■ **What the task asks**:
The entries should be written out again exactly as they read.

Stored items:
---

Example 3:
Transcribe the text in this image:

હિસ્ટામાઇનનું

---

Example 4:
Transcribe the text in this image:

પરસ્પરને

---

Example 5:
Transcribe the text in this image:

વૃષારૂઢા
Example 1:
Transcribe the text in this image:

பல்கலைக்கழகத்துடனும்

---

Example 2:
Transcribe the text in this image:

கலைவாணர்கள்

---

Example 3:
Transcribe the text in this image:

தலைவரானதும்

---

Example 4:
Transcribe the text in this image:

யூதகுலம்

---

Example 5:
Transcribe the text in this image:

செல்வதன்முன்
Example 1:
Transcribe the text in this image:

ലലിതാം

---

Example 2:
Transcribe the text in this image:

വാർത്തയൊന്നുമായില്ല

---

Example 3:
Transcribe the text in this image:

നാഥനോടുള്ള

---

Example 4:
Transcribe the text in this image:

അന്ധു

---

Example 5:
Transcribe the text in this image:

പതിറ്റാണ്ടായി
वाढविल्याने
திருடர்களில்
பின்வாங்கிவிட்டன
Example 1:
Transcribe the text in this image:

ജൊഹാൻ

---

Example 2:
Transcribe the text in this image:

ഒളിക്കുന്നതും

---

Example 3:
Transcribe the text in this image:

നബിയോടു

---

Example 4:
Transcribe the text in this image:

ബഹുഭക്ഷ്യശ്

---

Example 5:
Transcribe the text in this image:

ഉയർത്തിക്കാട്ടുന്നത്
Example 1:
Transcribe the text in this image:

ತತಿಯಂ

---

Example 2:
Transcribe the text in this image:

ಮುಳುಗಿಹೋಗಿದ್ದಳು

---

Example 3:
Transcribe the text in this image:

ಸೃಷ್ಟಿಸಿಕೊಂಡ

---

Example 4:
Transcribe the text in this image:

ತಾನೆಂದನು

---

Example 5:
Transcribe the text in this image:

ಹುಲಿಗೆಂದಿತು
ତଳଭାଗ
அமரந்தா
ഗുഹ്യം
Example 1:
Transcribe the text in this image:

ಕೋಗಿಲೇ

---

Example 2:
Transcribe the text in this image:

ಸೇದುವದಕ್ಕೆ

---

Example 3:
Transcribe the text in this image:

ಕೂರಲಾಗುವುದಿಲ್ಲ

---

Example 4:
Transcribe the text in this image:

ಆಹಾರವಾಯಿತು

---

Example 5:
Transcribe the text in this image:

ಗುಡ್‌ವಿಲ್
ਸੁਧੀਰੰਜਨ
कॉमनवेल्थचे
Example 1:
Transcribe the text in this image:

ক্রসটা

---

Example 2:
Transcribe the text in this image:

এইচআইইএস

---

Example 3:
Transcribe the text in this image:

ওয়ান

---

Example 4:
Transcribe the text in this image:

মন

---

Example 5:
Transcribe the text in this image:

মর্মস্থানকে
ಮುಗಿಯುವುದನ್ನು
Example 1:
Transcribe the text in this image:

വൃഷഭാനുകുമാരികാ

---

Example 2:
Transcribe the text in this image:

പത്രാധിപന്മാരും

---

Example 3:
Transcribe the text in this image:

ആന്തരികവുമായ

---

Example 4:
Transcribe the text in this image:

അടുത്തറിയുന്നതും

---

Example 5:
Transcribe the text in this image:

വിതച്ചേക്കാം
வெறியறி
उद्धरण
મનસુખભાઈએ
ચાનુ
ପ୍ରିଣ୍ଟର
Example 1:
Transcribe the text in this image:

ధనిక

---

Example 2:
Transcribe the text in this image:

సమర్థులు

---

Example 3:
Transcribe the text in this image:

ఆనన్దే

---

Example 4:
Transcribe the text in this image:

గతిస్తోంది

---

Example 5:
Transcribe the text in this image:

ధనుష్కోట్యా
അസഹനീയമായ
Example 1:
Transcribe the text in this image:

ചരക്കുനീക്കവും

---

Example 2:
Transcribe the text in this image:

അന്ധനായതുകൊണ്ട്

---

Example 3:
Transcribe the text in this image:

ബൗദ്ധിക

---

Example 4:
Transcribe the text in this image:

■ **Exercise result**:
---

Example 3:
Transcribe the text in this image:

હિસ્ટામાઇનનું

---

Example 4:
Transcribe the text in this image:

પરસ્પરને

---

Example 5:
Transcribe the text in this image:

વૃષારૂઢા
Example 1:
Transcribe the text in this image:

பல்கலைக்கழகத்துடனும்

---

Example 2:
Transcribe the text in this image:

கலைவாணர்கள்

---

Example 3:
Transcribe the text in this image:

தலைவரானதும்

---

Example 4:
Transcribe the text in this image:

யூதகுலம்

---

Example 5:
Transcribe the text in this image:

செல்வதன்முன்
Example 1:
Transcribe the text in this image:

ലലിതാം

---

Example 2:
Transcribe the text in this image:

വാർത്തയൊന്നുമായില്ല

---

Example 3:
Transcribe the text in this image:

നാഥനോടുള്ള

---

Example 4:
Transcribe the text in this image:

അന്ധു

---

Example 5:
Transcribe the text in this image:

പതിറ്റാണ്ടായി
वाढविल्याने
திருடர்களில்
பின்வாங்கிவிட்டன
Example 1:
Transcribe the text in this image:

ജൊഹാൻ

---

Example 2:
Transcribe the text in this image:

ഒളിക്കുന്നതും

---

Example 3:
Transcribe the text in this image:

നബിയോടു

---

Example 4:
Transcribe the text in this image:

ബഹുഭക്ഷ്യശ്

---

Example 5:
Transcribe the text in this image:

ഉയർത്തിക്കാട്ടുന്നത്
Example 1:
Transcribe the text in this image:

ತತಿಯಂ

---

Example 2:
Transcribe the text in this image:

ಮುಳುಗಿಹೋಗಿದ್ದಳು

---

Example 3:
Transcribe the text in this image:

ಸೃಷ್ಟಿಸಿಕೊಂಡ

---

Example 4:
Transcribe the text in this image:

ತಾನೆಂದನು

---

Example 5:
Transcribe the text in this image:

ಹುಲಿಗೆಂದಿತು
ତଳଭାଗ
அமரந்தா
ഗുഹ്യം
Example 1:
Transcribe the text in this image:

ಕೋಗಿಲೇ

---

Example 2:
Transcribe the text in this image:

ಸೇದುವದಕ್ಕೆ

---

Example 3:
Transcribe the text in this image:

ಕೂರಲಾಗುವುದಿಲ್ಲ

---

Example 4:
Transcribe the text in this image:

ಆಹಾರವಾಯಿತು

---

Example 5:
Transcribe the text in this image:

ಗುಡ್‌ವಿಲ್
ਸੁਧੀਰੰਜਨ
कॉमनवेल्थचे
Example 1:
Transcribe the text in this image:

ক্রসটা

---

Example 2:
Transcribe the text in this image:

এইচআইইএস

---

Example 3:
Transcribe the text in this image:

ওয়ান

---

Example 4:
Transcribe the text in this image:

মন

---

Example 5:
Transcribe the text in this image:

মর্মস্থানকে
ಮುಗಿಯುವುದನ್ನು
Example 1:
Transcribe the text in this image:

വൃഷഭാനുകുമാരികാ

---

Example 2:
Transcribe the text in this image:

പത്രാധിപന്മാരും

---

Example 3:
Transcribe the text in this image:

ആന്തരികവുമായ

---

Example 4:
Transcribe the text in this image:

അടുത്തറിയുന്നതും

---

Example 5:
Transcribe the text in this image:

വിതച്ചേക്കാം
வெறியறி
उद्धरण
મનસુખભાઈએ
ચાનુ
ପ୍ରିଣ୍ଟର
Example 1:
Transcribe the text in this image:

ధనిక

---

Example 2:
Transcribe the text in this image:

సమర్థులు

---

Example 3:
Transcribe the text in this image:

ఆనన్దే

---

Example 4:
Transcribe the text in this image:

గతిస్తోంది

---

Example 5:
Transcribe the text in this image:

ధనుష్కోట్యా
അസഹനീയമായ
Example 1:
Transcribe the text in this image:

ചരക്കുനീക്കവും

---

Example 2:
Transcribe the text in this image:

അന്ധനായതുകൊണ്ട്

---

Example 3:
Transcribe the text in this image:

ബൗദ്ധിക

---

Example 4:
Transcribe the text in this image:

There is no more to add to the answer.